TASK TO COMPLETE - Repeat the listing exactly, minus the pictures.

MATERIAL PROVIDED -
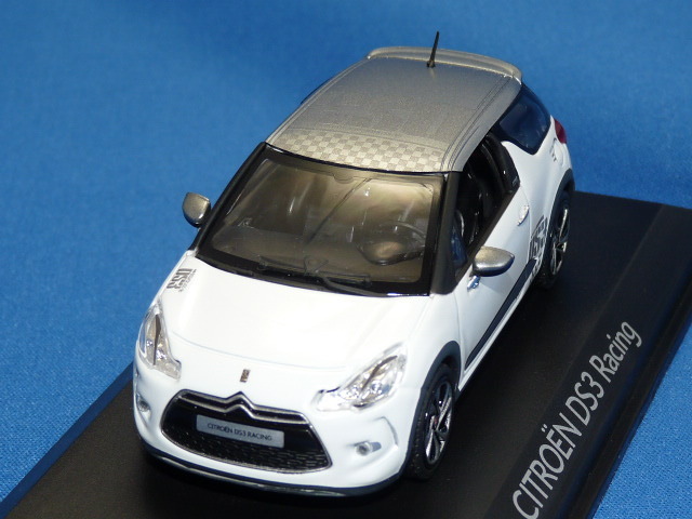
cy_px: 260
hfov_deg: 17.7
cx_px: 346
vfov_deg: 13.3
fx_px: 2219
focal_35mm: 111
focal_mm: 11.1
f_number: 3.4
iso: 100
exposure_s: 1/30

RESPONSE AREA -
cy_px: 260
hfov_deg: 17.7
cx_px: 346
vfov_deg: 13.3
fx_px: 2219
focal_35mm: 111
focal_mm: 11.1
f_number: 3.4
iso: 100
exposure_s: 1/30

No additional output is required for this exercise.